There's an awful lot of antibiotics in our house these days. My five-year-old son finishes up his this week for his ear infection (which he got on the heels of strep throat). My 10-year-old daughter got a bad case of strep throat on Sunday and will be on them until the middle of next week. Me? Well, the doc put me on them yesterday for a sinus infection.

Step throat made both my kids violently ill. They both vomited and moaned their way to the doctor. But after their doses of antibiotics, I watched in utter amazement how both of them started recovering within about eight to 10 hours. Color in their faces. Light in their eyes. They were completely different kids. Amazing.

I must admit, I couldn't help but think of it as almost magic. Even though I get that antibiotics work in a scientific way, I don't understand it. And "magic" is often used to describe something we don't understand. If I could transport back 500 years and treat people with antibiotics, they'd think I was magic. Such a dramatic recovery from such violent illness. Heh, chances are that they'd either try to make me their ruler or burn me at the stake.

And that started me thinking. I've always been intrigued by Dallas Willard's admonition that if we believe Jesus is Lord then we must also believe that he is "the best informed and most intelligent person of all, the smartest person who ever lived." He's "the ultimate scientist, craftsman, and artist." In this line of thought, Willard describes Jesus' miracles as a supreme mastery of physics and the natural world, observing:

At the literally mundane level, Jesus knew how to transform the molecular structure of water to make it wine. That knowledge also allowed him to take a few pieces of bread and some little fish and feed thousands of people. He could create matter from the energy he knew how to access from "the heavens," right where he was. . . .

He knew how to transform the tissues of the human body from sickness to health and from death to life. He knew how to suspend gravity, interrupt weather patterns, and eliminate unfruitful trees without saw or ax.

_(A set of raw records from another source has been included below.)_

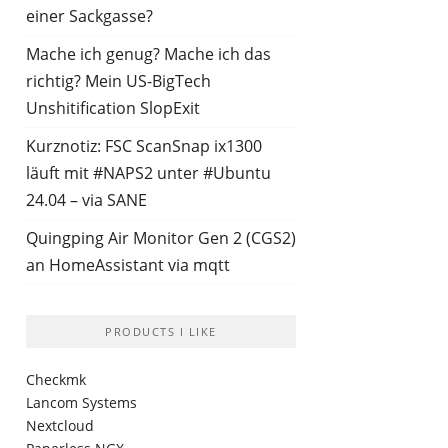
einer Sackgasse?
Mache ich genug? Mache ich das
richtig? Mein US-BigTech
Unshitification SlopExit
Kurznotiz: FSC ScanSnap ix1300
läuft mit #NAPS2 unter #Ubuntu
24.04 – via SANE
Quingping Air Monitor Gen 2 (CGS2)
an HomeAssistant via mqtt
PRODUCTS I LIKE
Checkmk
Lancom Systems
Nextcloud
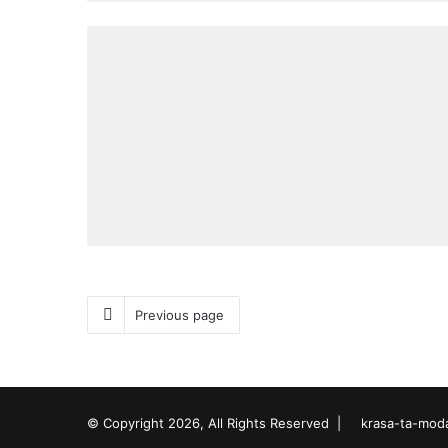
Previous page
© Copyright 2026, All Rights Reserved |
krasa-ta-mod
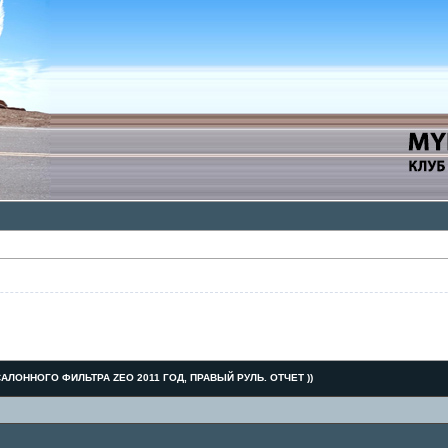
АЛОННОГО ФИЛЬТРА ZEO 2011 ГОД, ПРАВЫЙ РУЛЬ. ОТЧЕТ ))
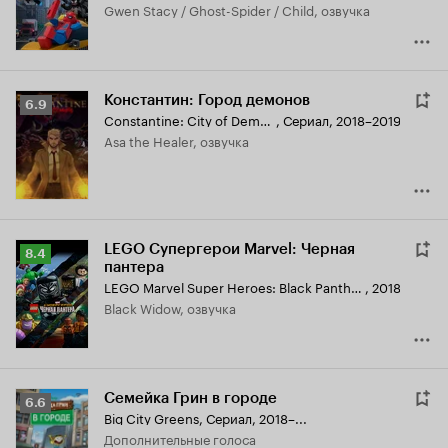
Gwen Stacy / Ghost-Spider / Child, озвучка
Константин: Город демонов
Рейтинг
6.9
Constantine: City of Demons
,
Сериал, 2018–2019
Кинопоиска
Asa the Healer, озвучка
6.9
LEGO Супергерои Marvel: Черная
Рейтинг
8.4
пантера
Кинопоиска
LEGO Marvel Super Heroes: Black Panther - Trouble in Wakanda
,
2018
8.4
Black Widow, озвучка
Семейка Грин в городе
Рейтинг
6.6
Big City Greens
,
Сериал, 2018–...
Кинопоиска
дополнительные голоса
6.6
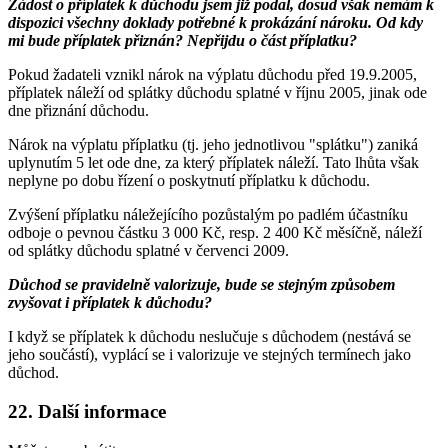
Žádost o příplatek k důchodu jsem již podal, dosud však nemám k
dispozici všechny doklady potřebné k prokázání nároku. Od kdy
mi bude příplatek přiznán? Nepřijdu o část příplatku?
Pokud žadateli vznikl nárok na výplatu důchodu před 19.9.2005,
příplatek náleží od splátky důchodu splatné v říjnu 2005, jinak ode
dne přiznání důchodu.
Nárok na výplatu příplatku (tj. jeho jednotlivou "splátku") zaniká
uplynutím 5 let ode dne, za který příplatek náleží. Tato lhůta však
neplyne po dobu řízení o poskytnutí příplatku k důchodu.
Zvýšení příplatku náležejícího pozůstalým po padlém účastníku
odboje o pevnou částku 3 000 Kč, resp. 2 400 Kč měsíčně, náleží
od splátky důchodu splatné v červenci 2009.
Důchod se pravidelně valorizuje, bude se stejným způsobem
zvyšovat i příplatek k důchodu?
I když se příplatek k důchodu neslučuje s důchodem (nestává se
jeho součástí), vyplácí se i valorizuje ve stejných termínech jako
důchod.
22. Další informace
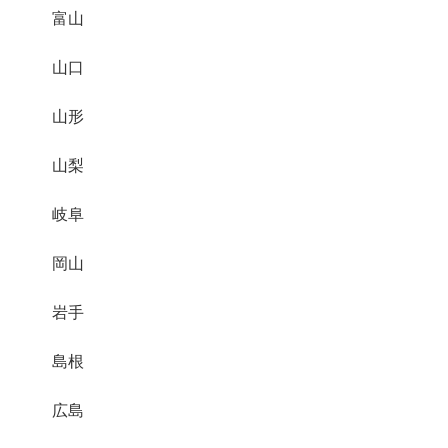
富山
山口
山形
山梨
岐阜
岡山
岩手
島根
広島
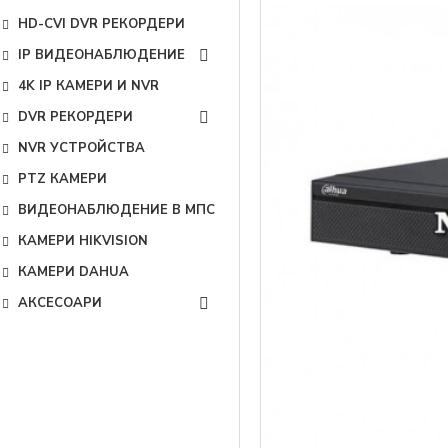
HD-CVI DVR РЕКОРДЕРИ
IP ВИДЕОНАБЛЮДЕНИЕ
4K IP КАМЕРИ И NVR
DVR РЕКОРДЕРИ
NVR УСТРОЙСТВА
PTZ КАМЕРИ
ВИДЕОНАБЛЮДЕНИЕ В МПС
КАМЕРИ HIKVISION
КАМЕРИ DAHUA
АКСЕСОАРИ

He only needed a word. Surely he must be amused at what Nobel prizes are awarded for today. . . .

And one of the greatest testimonies to his intelligence is surely that he knew how to enter physical death, actually to die, and then live on beyond death. He seized death by the throat and defeated it. Forget cyronics!

. . . All these things show Jesus' cognitive and practical mastery of every phase of reality: physical, moral, and spiritual. He is Master only because he is Maestro. "Jesus is Lord" can mean little in practice for anyone who has to hesitate before saying, "Jesus is smart."

He is not just nice, he is brilliant. He is the smartest man who ever lived.


Antibiotics are crude and rudimentary compared to the mastery Jesus displayed. It's child play next to him. An mere echo of the Maestro. And that fills me with more wonder and awe than any magic I can dream of.